DATASET ENTRIES ->
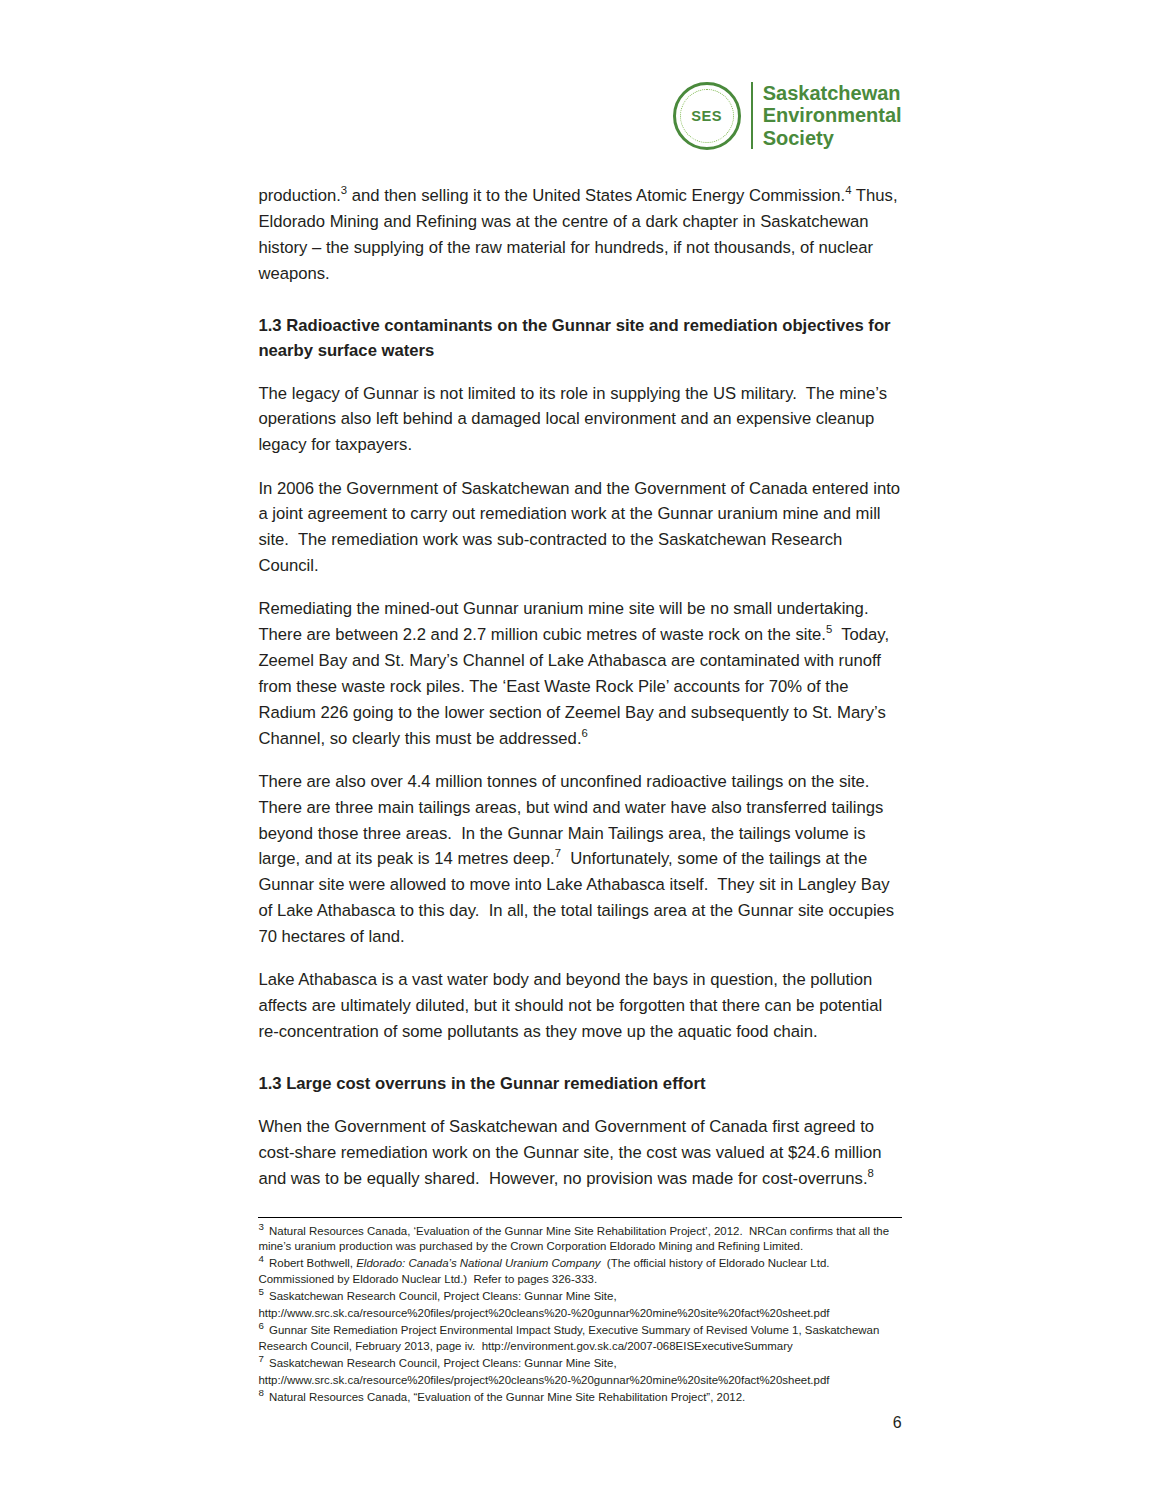Saskatchewan
Environmental
Society
production.3 and then selling it to the United States Atomic Energy Commission.4 Thus, Eldorado Mining and Refining was at the centre of a dark chapter in Saskatchewan history – the supplying of the raw material for hundreds, if not thousands, of nuclear weapons.
1.3 Radioactive contaminants on the Gunnar site and remediation objectives for nearby surface waters
The legacy of Gunnar is not limited to its role in supplying the US military. The mine’s operations also left behind a damaged local environment and an expensive cleanup legacy for taxpayers.
In 2006 the Government of Saskatchewan and the Government of Canada entered into a joint agreement to carry out remediation work at the Gunnar uranium mine and mill site. The remediation work was sub-contracted to the Saskatchewan Research Council.
Remediating the mined-out Gunnar uranium mine site will be no small undertaking. There are between 2.2 and 2.7 million cubic metres of waste rock on the site.5 Today, Zeemel Bay and St. Mary’s Channel of Lake Athabasca are contaminated with runoff from these waste rock piles. The ‘East Waste Rock Pile’ accounts for 70% of the Radium 226 going to the lower section of Zeemel Bay and subsequently to St. Mary’s Channel, so clearly this must be addressed.6
There are also over 4.4 million tonnes of unconfined radioactive tailings on the site. There are three main tailings areas, but wind and water have also transferred tailings beyond those three areas. In the Gunnar Main Tailings area, the tailings volume is large, and at its peak is 14 metres deep.7 Unfortunately, some of the tailings at the Gunnar site were allowed to move into Lake Athabasca itself. They sit in Langley Bay of Lake Athabasca to this day. In all, the total tailings area at the Gunnar site occupies 70 hectares of land.
Lake Athabasca is a vast water body and beyond the bays in question, the pollution affects are ultimately diluted, but it should not be forgotten that there can be potential re-concentration of some pollutants as they move up the aquatic food chain.
1.3 Large cost overruns in the Gunnar remediation effort
When the Government of Saskatchewan and Government of Canada first agreed to cost-share remediation work on the Gunnar site, the cost was valued at $24.6 million and was to be equally shared. However, no provision was made for cost-overruns.8
3 Natural Resources Canada, ‘Evaluation of the Gunnar Mine Site Rehabilitation Project’, 2012. NRCan confirms that all the mine’s uranium production was purchased by the Crown Corporation Eldorado Mining and Refining Limited.
4 Robert Bothwell, Eldorado: Canada’s National Uranium Company (The official history of Eldorado Nuclear Ltd. Commissioned by Eldorado Nuclear Ltd.) Refer to pages 326-333.
5 Saskatchewan Research Council, Project Cleans: Gunnar Mine Site,
http://www.src.sk.ca/resource%20files/project%20cleans%20-%20gunnar%20mine%20site%20fact%20sheet.pdf
6 Gunnar Site Remediation Project Environmental Impact Study, Executive Summary of Revised Volume 1, Saskatchewan Research Council, February 2013, page iv. http://environment.gov.sk.ca/2007-068EISExecutiveSummary
7 Saskatchewan Research Council, Project Cleans: Gunnar Mine Site,
http://www.src.sk.ca/resource%20files/project%20cleans%20-%20gunnar%20mine%20site%20fact%20sheet.pdf
8 Natural Resources Canada, “Evaluation of the Gunnar Mine Site Rehabilitation Project”, 2012.
6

TASK STATEMENT ->
Pictures excluded, repeat the records exactly from their opening line through the line containing "1.3 Radioactive contaminants".

RESPONSE TO THE TASK ->
Saskatchewan
Environmental
Society
production.3 and then selling it to the United States Atomic Energy Commission.4 Thus, Eldorado Mining and Refining was at the centre of a dark chapter in Saskatchewan history – the supplying of the raw material for hundreds, if not thousands, of nuclear weapons.
1.3 Radioactive contaminants on the Gunnar site and remediation objectives for nearby surface waters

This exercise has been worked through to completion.